## [Objetivo de la tarea]
Indica si cada afirmación concuerda con la columna sobre el poder del Estado: (a) la Carta Magna de Inglaterra buscaba limitar el poder del rey; (b) Estados Unidos fue el primer experimento republicano de la historia antigua; (c) la virtud del Estado dependía de la buena voluntad de algunos. Responde sí o no a cada una y cita entre comillas las palabras de la columna que lo deciden.

## [Fragmento del documento]
Columna de Tomás Sánchez: El poder del Estado

Nueva Constitución.


Por Tomás Sánchez, autor de Public Inc. e investigador asociado de Horizontal.

La primera proto-constitución de la humanidad, la Carta Magna de Inglaterra, tuvo por objeto limitar el poder del rey, en tiempos donde el monarca disponía de discrecionalidad absoluta, este se vio enfrentado a la presión aristocrática para llegar a un acuerdo y legitimar su poder. La monarquía constitucional sentó un precedente, cuando el poder dejó de ser un designio divino, y pasó a ser un acuerdo entre ciudadanos.

Pasaron los siglos, y Estados Unidos se transformó en el primer experimento republicano de la historia moderna. Como vástagos de un imperio, conocían de primera fuente el peso de la corona, y la reflexión política de la época estuvo centrada en diseñar un sistema político que se controlara a sí mismo. La genialidad fue limitar el poder del Estado a través del diseño institucional que definía, y la sociedad acordaba, mecanismos que establecieran controles y contrapesos entre diferentes organismos.

Así, la virtud del Estado no dependía de la buena voluntad de algunos de respetar un marco de acción, sino que, de la coacción y dependencia mutua, entre todos los que acordaron vivir en sociedad. Más allá de sus imperfecciones, esta ha sido la piedra angular que ha permitido la paz y desarrollo de las naciones modernas. La premisa que, frente a diferencias entre las partes, los temas se resuelven a través de reglas previamente acordadas y no por medio de la violencia.

## [Material extraído]
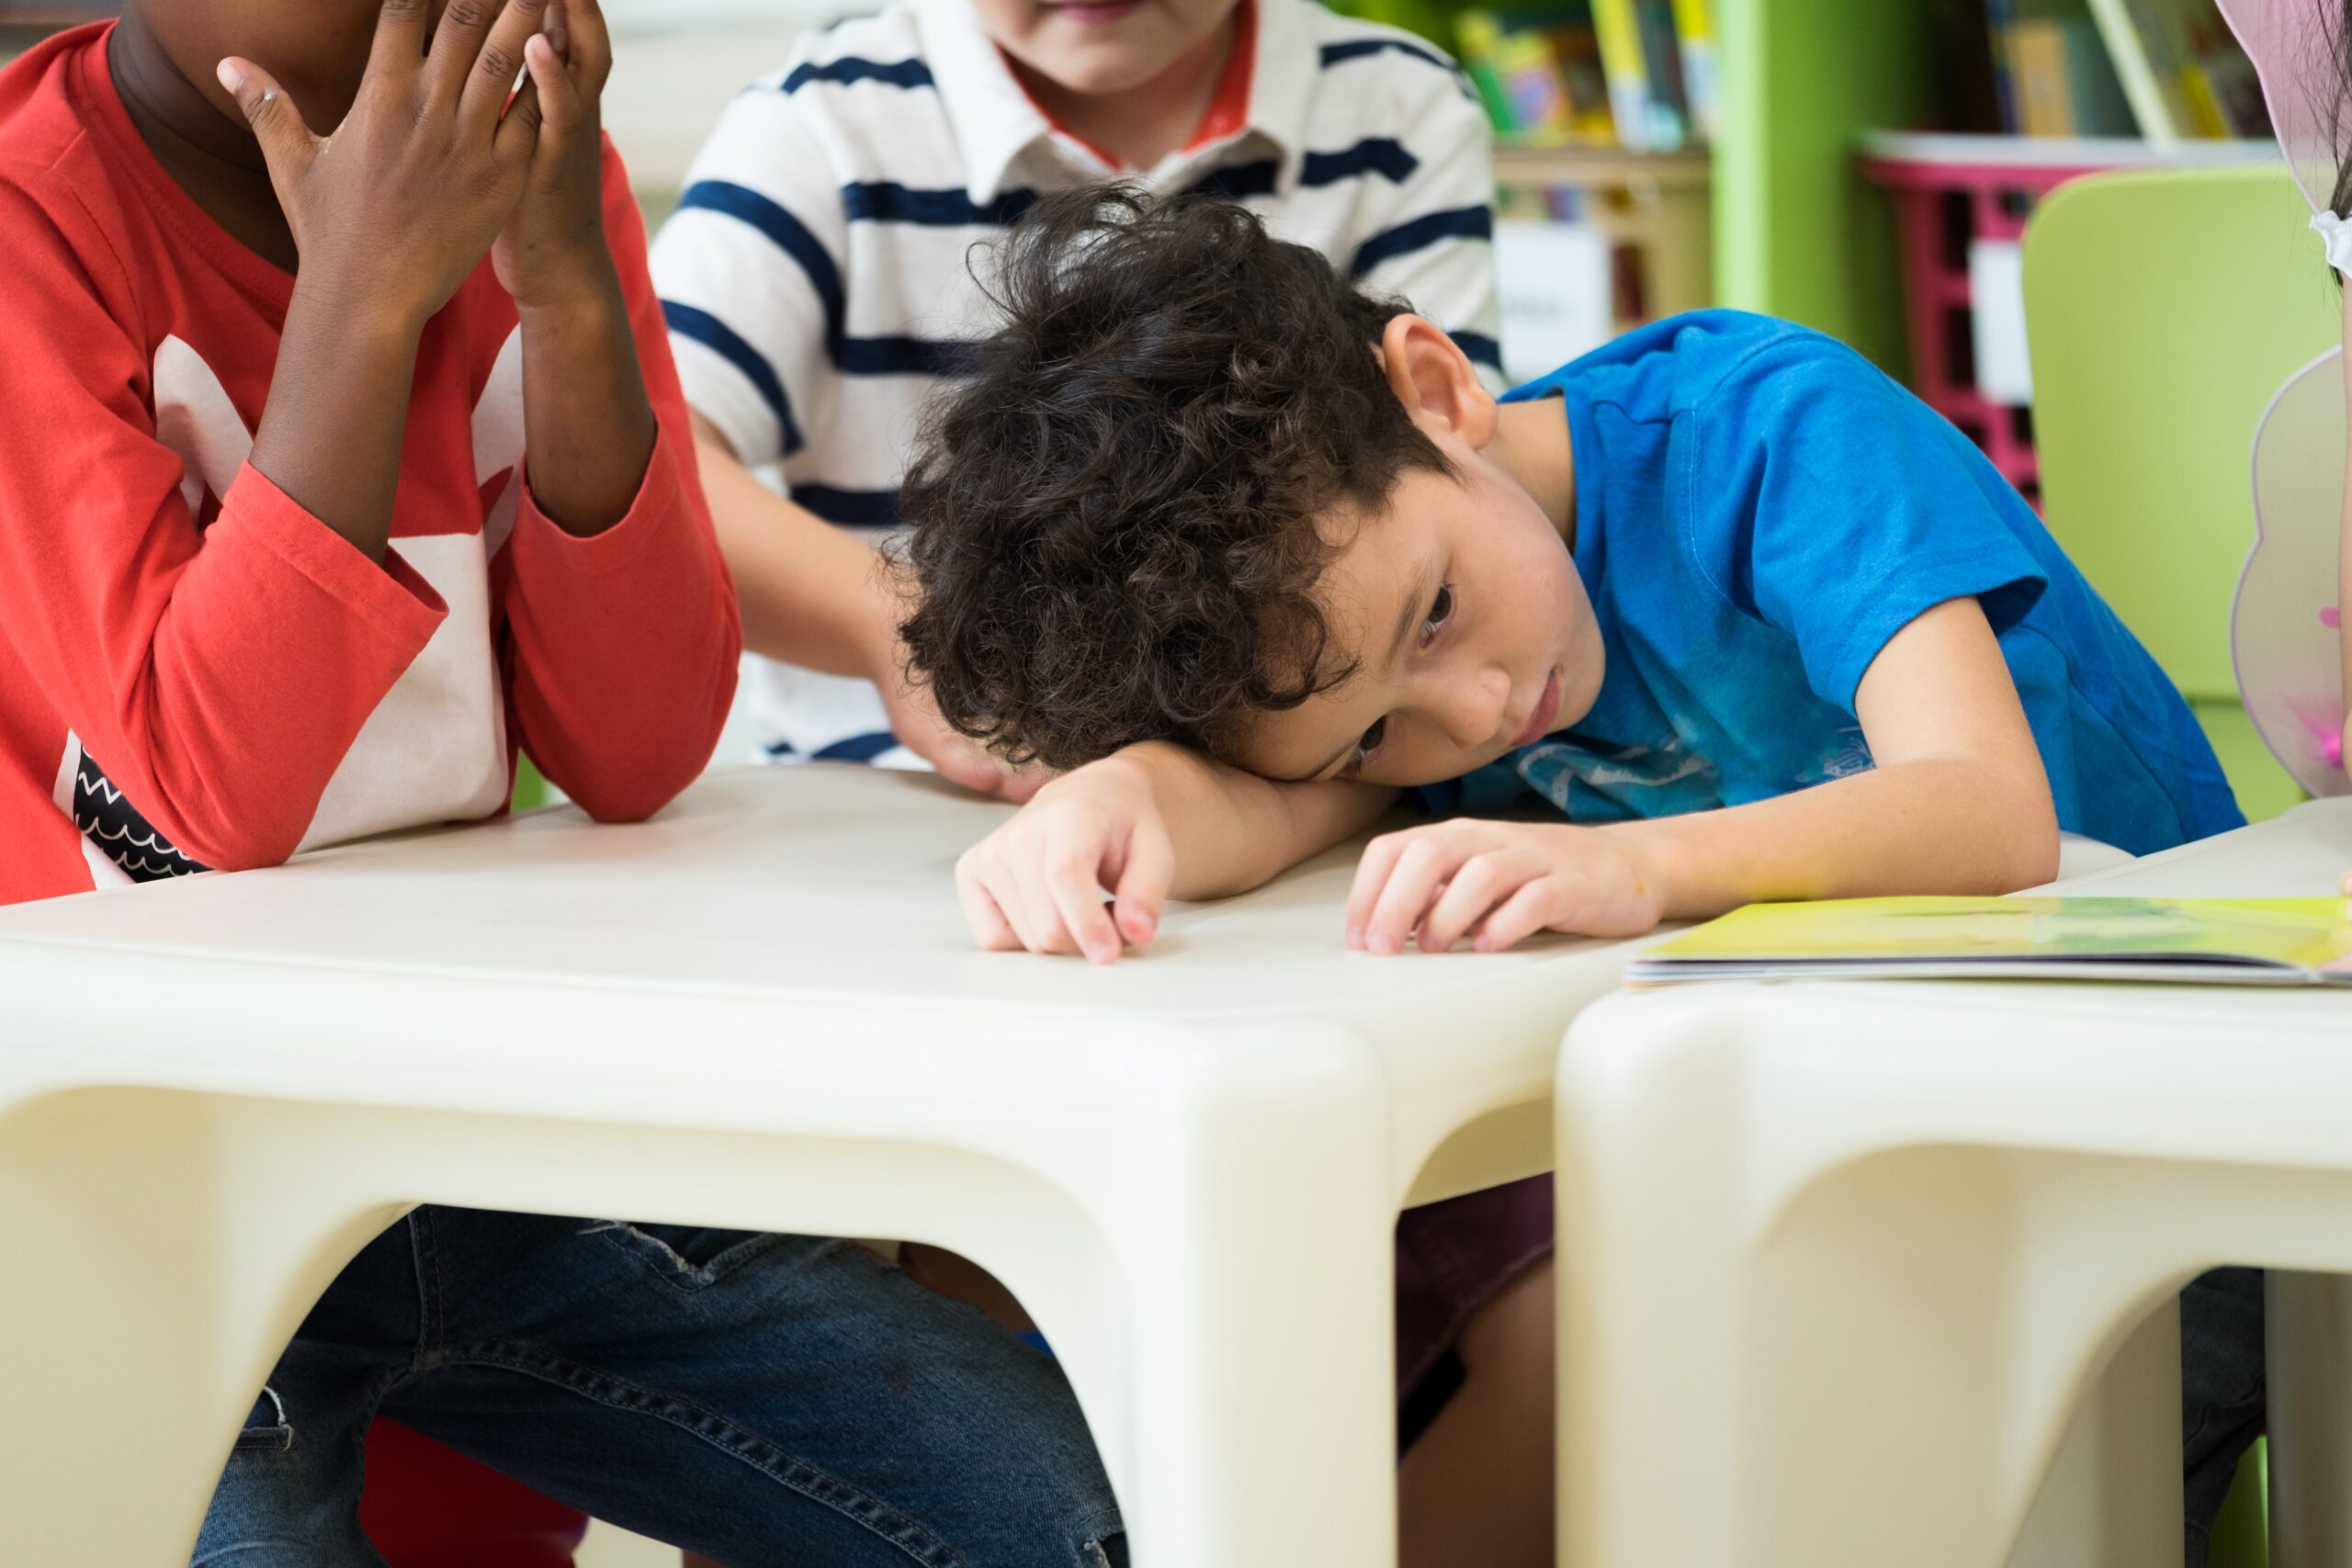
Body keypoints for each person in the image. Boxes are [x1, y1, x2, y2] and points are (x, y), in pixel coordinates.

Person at [895, 186, 2249, 1562]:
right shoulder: (1395, 634)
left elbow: (1991, 812)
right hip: (1866, 1164)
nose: (1473, 713)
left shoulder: (1763, 429)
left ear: (1435, 391)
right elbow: (1283, 805)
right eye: (1372, 729)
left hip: (2159, 1133)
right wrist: (1121, 793)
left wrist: (1636, 863)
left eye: (1439, 612)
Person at [0, 3, 1122, 1564]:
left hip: (468, 1128)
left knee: (1055, 1517)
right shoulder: (26, 220)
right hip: (133, 1191)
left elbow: (638, 745)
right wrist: (367, 295)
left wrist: (568, 278)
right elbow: (214, 789)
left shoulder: (524, 176)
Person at [648, 0, 1501, 792]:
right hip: (892, 804)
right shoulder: (820, 125)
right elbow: (648, 461)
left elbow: (1468, 484)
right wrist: (895, 625)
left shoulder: (1391, 106)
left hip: (1303, 806)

## [Respuesta]
(a) Sí: "tuvo por objeto limitar el poder del rey".
(b) No: "el primer experimento republicano de la historia moderna".
(c) No: "no dependía de la buena voluntad de algunos de respetar un marco de acción, sino que, de la coacción y dependencia mutua".